The expansion of British influence into new territories and new issues, demands, experiences, and ideas led to changes in the administrative structure. What was the administrative organization during British rule? What were the major classifications? What were the main acts related to these administrative structures? Read the article to know more about the administrative organization during the British rule.
The East India Company was founded in 1600, and after becoming a controlling body in 1765, it had little immediate influence on Indian politics and government.
However, there were major constitutional and governmental changes during the Company administration from 1773 to 1858 and British Crown rule from 1858 to 1947.
These modifications were unwittingly made to India’s political and administrative structure to advance British imperial ideology.
Major changes introduced
The Company first limited its efforts to oversight, leaving the management of its assets in India in the hands of Indians.

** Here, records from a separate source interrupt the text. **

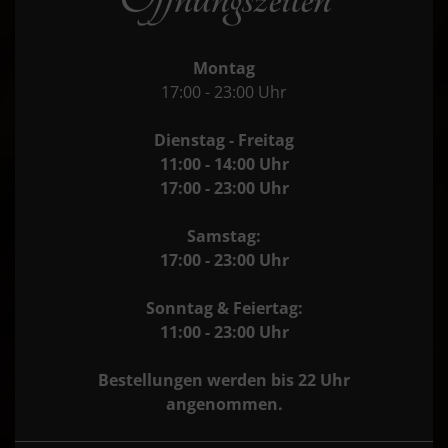
Montag
17:00 - 23:00 Uhr
Dienstag - Freitag
11:00 - 14:00 Uhr
17:00 - 23:00 Uhr
Samstag:
17:00 - 23:00 Uhr
Sonntag & Feiertag:
11:00 - 23:00 Uhr
Bestellungen werden bis 22 Uhr
angenommen.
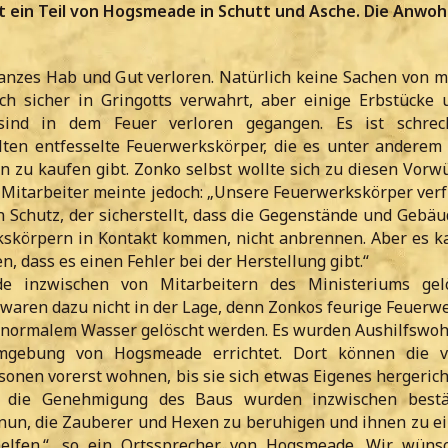
gt ein Teil von Hogsmeade in Schutt und Asche. Die Anwoh
anzes Hab und Gut verloren. Natürlich keine Sachen von m
ch sicher in Gringotts verwahrt, aber einige Erbstücke 
ind in dem Feuer verloren gegangen. Es ist schreckl
ten entfesselte Feuerwerkskörper, die es unter anderem
en zu kaufen gibt. Zonko selbst wollte sich zu diesen Vorw
n Mitarbeiter meinte jedoch: „Unsere Feuerwerkskörper ver
 Schutz, der sicherstellt, dass die Gegenstände und Gebäud
kskörpern in Kontakt kommen, nicht anbrennen. Aber es 
 dass es einen Fehler bei der Herstellung gibt.“
e inzwischen von Mitarbeitern des Ministeriums gelö
waren dazu nicht in der Lage, denn Zonkos feurige Feuerw
 normalem Wasser gelöscht werden. Es wurden Aushilfswo
gebung von Hogsmeade errichtet. Dort können die 
sonen vorerst wohnen, bis sie sich etwas Eigenes hergerich
r die Genehmigung des Baus wurden inzwischen bestät
s nun, die Zauberer und Hexen zu beruhigen und ihnen zu e
helfen.“, so ein Ortssprecher von Hogsmeade. Wir wüns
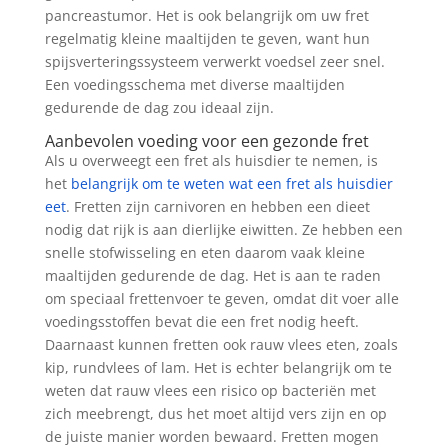
pancreastumor. Het is ook belangrijk om uw fret
regelmatig kleine maaltijden te geven, want hun
spijsverteringssysteem verwerkt voedsel zeer snel.
Een voedingsschema met diverse maaltijden
gedurende de dag zou ideaal zijn.
Aanbevolen voeding voor een gezonde fret
Als u overweegt een fret als huisdier te nemen, is
het
belangrijk om te weten wat een fret als huisdier
eet
. Fretten zijn carnivoren en hebben een dieet
nodig dat rijk is aan dierlijke eiwitten. Ze hebben een
snelle stofwisseling en eten daarom vaak kleine
maaltijden gedurende de dag. Het is aan te raden
om speciaal frettenvoer te geven, omdat dit voer alle
voedingsstoffen bevat die een fret nodig heeft.
Daarnaast kunnen fretten ook rauw vlees eten, zoals
kip, rundvlees of lam. Het is echter belangrijk om te
weten dat rauw vlees een risico op bacteriën met
zich meebrengt, dus het moet altijd vers zijn en op
de juiste manier worden bewaard. Fretten mogen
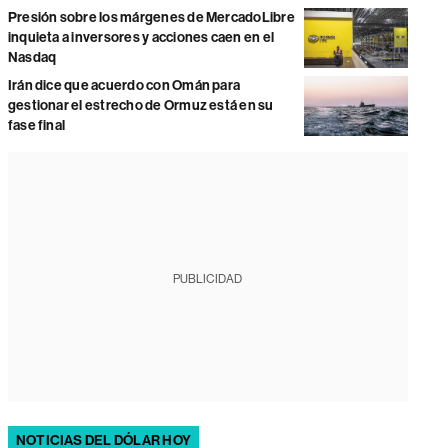
Presión sobre los márgenes de MercadoLibre
inquieta a inversores y acciones caen en el
Nasdaq
Irán dice que acuerdo con Omán para
gestionar el estrecho de Ormuz está en su
fase final
PUBLICIDAD
NOTICIAS DEL DÓLAR HOY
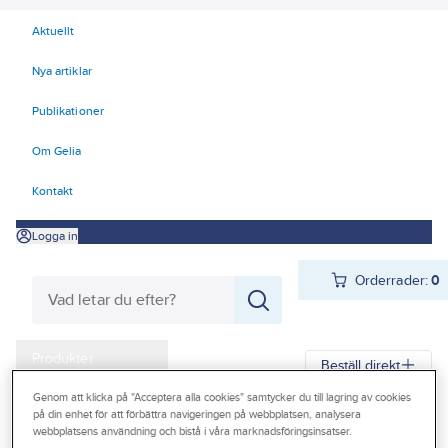
Aktuellt
Nya artiklar
Publikationer
Om Gelia
Kontakt
Logga in
Orderrader:
0
Produkter
Beställ direkt
Kampanjer
Genom att klicka på "Acceptera alla cookies" samtycker du till lagring av cookies
på din enhet för att förbättra navigeringen på webbplatsen, analysera
Gelia
Produkter
Förbrukningsvaror
Torkpapper och Dispensrar
Outlet
webbplatsens användning och bistå i våra marknadsföringsinsatser.
Industritorkduk-rullar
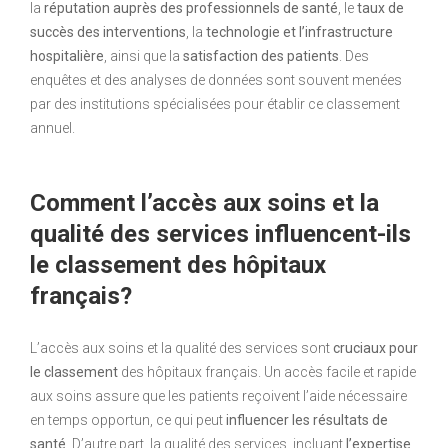
la
réputation auprès des professionnels de santé
, le
taux de
succès des interventions
, la
technologie et l’infrastructure
hospitalière
, ainsi que la
satisfaction des patients
. Des
enquêtes et des analyses de données sont souvent menées
par des institutions spécialisées pour établir ce classement
annuel.
Comment l’accès aux soins et la
qualité des services influencent-ils
le classement des hôpitaux
français?
L’accès aux soins et la qualité des services sont
cruciaux pour
le classement
des hôpitaux français. Un accès facile et rapide
aux soins assure que les patients reçoivent l’aide nécessaire
en temps opportun, ce qui peut
influencer les résultats de
santé
. D’autre part, la qualité des services, incluant
l’expertise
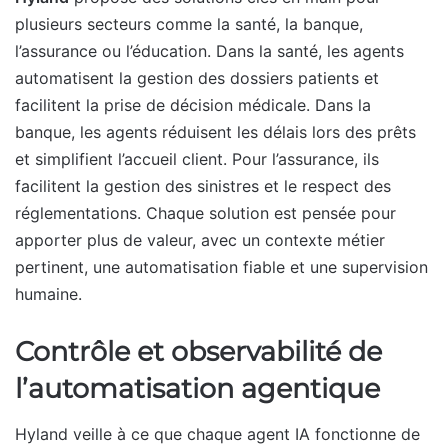
plusieurs secteurs comme la santé, la banque,
l’assurance ou l’éducation. Dans la santé, les agents
automatisent la gestion des dossiers patients et
facilitent la prise de décision médicale. Dans la
banque, les agents réduisent les délais lors des prêts
et simplifient l’accueil client. Pour l’assurance, ils
facilitent la gestion des sinistres et le respect des
réglementations. Chaque solution est pensée pour
apporter plus de valeur, avec un contexte métier
pertinent, une automatisation fiable et une supervision
humaine.
Contrôle et observabilité de
l’automatisation agentique
Hyland veille à ce que chaque agent IA fonctionne de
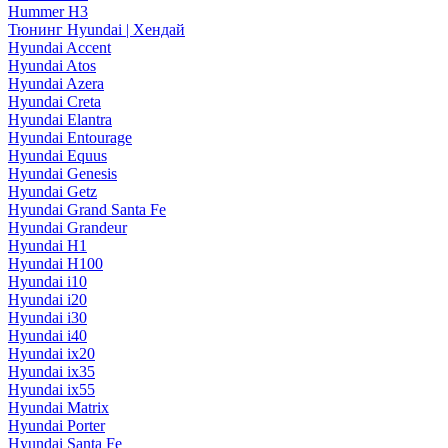
Hummer H3
Тюнинг Hyundai | Хендай
Hyundai Accent
Hyundai Atos
Hyundai Azera
Hyundai Creta
Hyundai Elantra
Hyundai Entourage
Hyundai Equus
Hyundai Genesis
Hyundai Getz
Hyundai Grand Santa Fe
Hyundai Grandeur
Hyundai H1
Hyundai H100
Hyundai i10
Hyundai i20
Hyundai i30
Hyundai i40
Hyundai ix20
Hyundai ix35
Hyundai ix55
Hyundai Matrix
Hyundai Porter
Hyundai Santa Fe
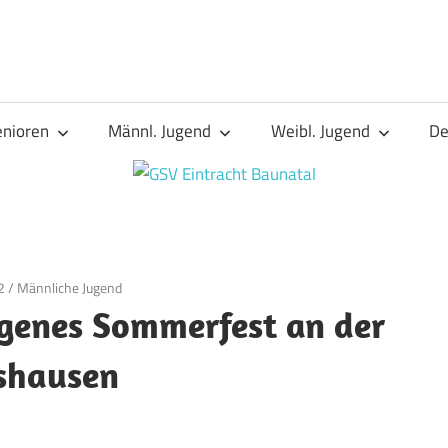
enioren
Männl. Jugend
Weibl. Jugend
De
2
/
Männliche Jugend
ngenes Sommerfest an der
shausen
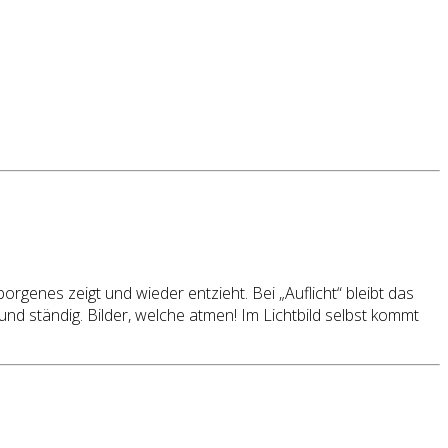
orgenes zeigt und wieder entzieht. Bei „Auflicht“ bleibt das
d ständig. Bilder, welche atmen! Im Lichtbild selbst kommt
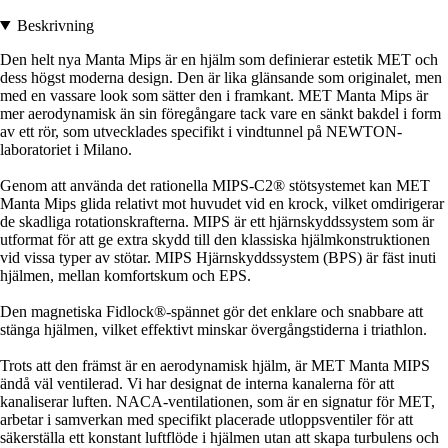
Beskrivning
Den helt nya Manta Mips är en hjälm som definierar estetik MET och
dess högst moderna design. Den är lika glänsande som originalet, men
med en vassare look som sätter den i framkant. MET Manta Mips är
mer aerodynamisk än sin föregångare tack vare en sänkt bakdel i form
av ett rör, som utvecklades specifikt i vindtunnel på NEWTON-
laboratoriet i Milano.
Genom att använda det rationella MIPS-C2® stötsystemet kan MET
Manta Mips glida relativt mot huvudet vid en krock, vilket omdirigerar
de skadliga rotationskrafterna. MIPS är ett hjärnskyddssystem som är
utformat för att ge extra skydd till den klassiska hjälmkonstruktionen
vid vissa typer av stötar. MIPS Hjärnskyddssystem (BPS) är fäst inuti
hjälmen, mellan komfortskum och EPS.
Den magnetiska Fidlock®-spännet gör det enklare och snabbare att
stänga hjälmen, vilket effektivt minskar övergångstiderna i triathlon.
Trots att den främst är en aerodynamisk hjälm, är MET Manta MIPS
ändå väl ventilerad. Vi har designat de interna kanalerna för att
kanaliserar luften. NACA-ventilationen, som är en signatur för MET,
arbetar i samverkan med specifikt placerade utloppsventiler för att
säkerställa ett konstant luftflöde i hjälmen utan att skapa turbulens och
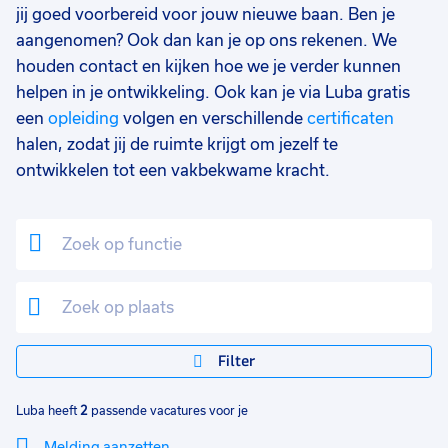
jij goed voorbereid voor jouw nieuwe baan. Ben je
aangenomen? Ook dan kan je op ons rekenen. We
houden contact en kijken hoe we je verder kunnen
helpen in je ontwikkeling. Ook kan je via Luba gratis
een
opleiding
volgen en verschillende
certificaten
halen, zodat jij de ruimte krijgt om jezelf te
ontwikkelen tot een vakbekwame kracht.
Filter
Luba heeft
2
passende vacatures voor je
Melding aanzetten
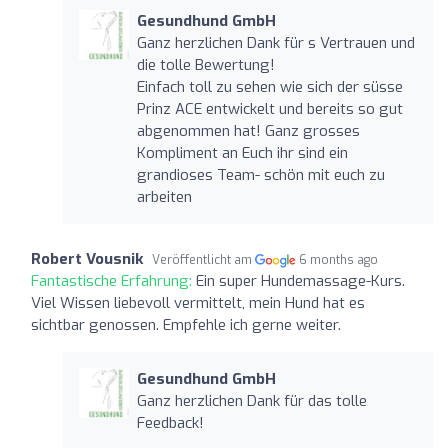
Gesundhund GmbH
Ganz herzlichen Dank für s Vertrauen und
die tolle Bewertung!
Einfach toll zu sehen wie sich der süsse
Prinz ACE entwickelt und bereits so gut
abgenommen hat! Ganz grosses
Kompliment an Euch ihr sind ein
grandioses Team- schön mit euch zu
arbeiten
Robert Vousnik
Veröffentlicht am
6 months ago
Fantastische Erfahrung:
Ein super Hundemassage-Kurs.
Viel Wissen liebevoll vermittelt, mein Hund hat es
sichtbar genossen. Empfehle ich gerne weiter.
Gesundhund GmbH
Ganz herzlichen Dank für das tolle
Feedback!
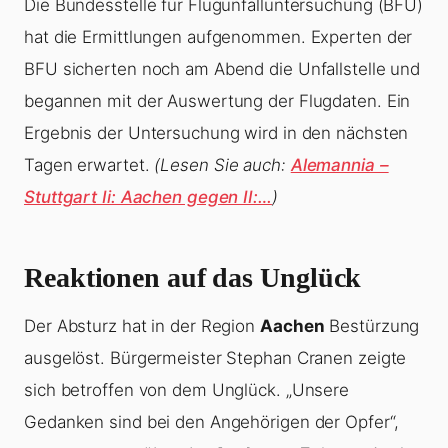
Die Bundesstelle für Flugunfalluntersuchung (BFU)
hat die Ermittlungen aufgenommen. Experten der
BFU sicherten noch am Abend die Unfallstelle und
begannen mit der Auswertung der Flugdaten. Ein
Ergebnis der Untersuchung wird in den nächsten
Tagen erwartet.
(Lesen Sie auch:
Alemannia –
Stuttgart Ii: Aachen gegen II:…
)
Reaktionen auf das Unglück
Der Absturz hat in der Region
Aachen
Bestürzung
ausgelöst. Bürgermeister Stephan Cranen zeigte
sich betroffen von dem Unglück. „Unsere
Gedanken sind bei den Angehörigen der Opfer“,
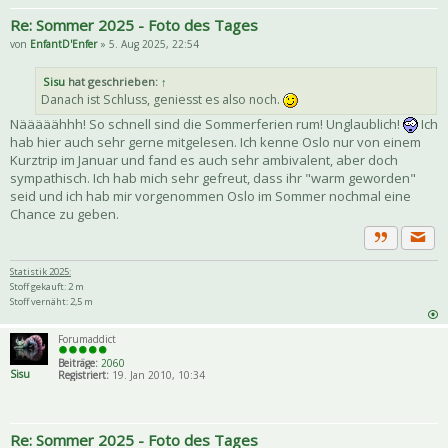
Re: Sommer 2025 - Foto des Tages
von
EnfantD'Enfer
» 5. Aug 2025, 22:54
Sisu
hat geschrieben:
↑
Danach ist Schluss, geniesst es also noch.
Nääääähhh! So schnell sind die Sommerferien rum! Unglaublich!
Ich
hab hier auch sehr gerne mitgelesen. Ich kenne Oslo nur von einem
Kurztrip im Januar und fand es auch sehr ambivalent, aber doch
sympathisch. Ich hab mich sehr gefreut, dass ihr "warm geworden"
seid und ich hab mir vorgenommen Oslo im Sommer nochmal eine
Chance zu geben.
Priva
Zitat
Statistik 2025:
Stoff gekauft: 2 m
Stoff vernäht: 2,5 m
Forumaddict
Beiträge:
2060
Sisu
Registriert:
19. Jan 2010, 10:34
Re: Sommer 2025 - Foto des Tages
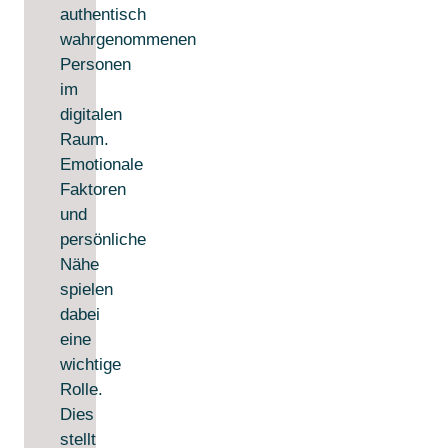
authentisch
wahrgenommenen
Personen
im
digitalen
Raum.
Emotionale
Faktoren
und
persönliche
Nähe
spielen
dabei
eine
wichtige
Rolle.
Dies
stellt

However, it was soon seen that sticking to outdated administrative practices did not sufficiently suit British objectives. As a result, the Company handled every part of administration on its own.
Bengal’s government was radically reorganised under Warren Hastings and Cornwallis, who established a new system based on the English organisational structure. The expansion of British influence into new territories and new issues, demands, experiences, and ideas led to changes in the administrative structure. However, the larger goals of imperialism were never forgotten.
The British administration in India was based on three pillars
- The Civil Service
- The Army
- The Police
The upkeep of peace and order and the continuation of British authority was the major goal of the British Indian administration. British manufacturers and merchants could not possibly hope to sell their products in every nook and cranny of India without law and order.
Being foreigners, the British had no chance of winning the hearts of the Indian populace; as a result, they depended on superior military rather than popular support to maintain their dominance over India.
The major changes introduced by the British are:
Creation of a police system
Cornwallis was in charge of setting up India’s modern police force. He built a daroga-led system of Thanas (or circles).
Code of Cornwallis
- The set of policies that made up British India’s administrative structure, the Cornwallis, or Bengal, system, was given legal shape by Lord Cornwallis, governor-general of India.
- The system spread throughout northern India after a set of regulations were published on May 1st, 1793, starting in Bengal.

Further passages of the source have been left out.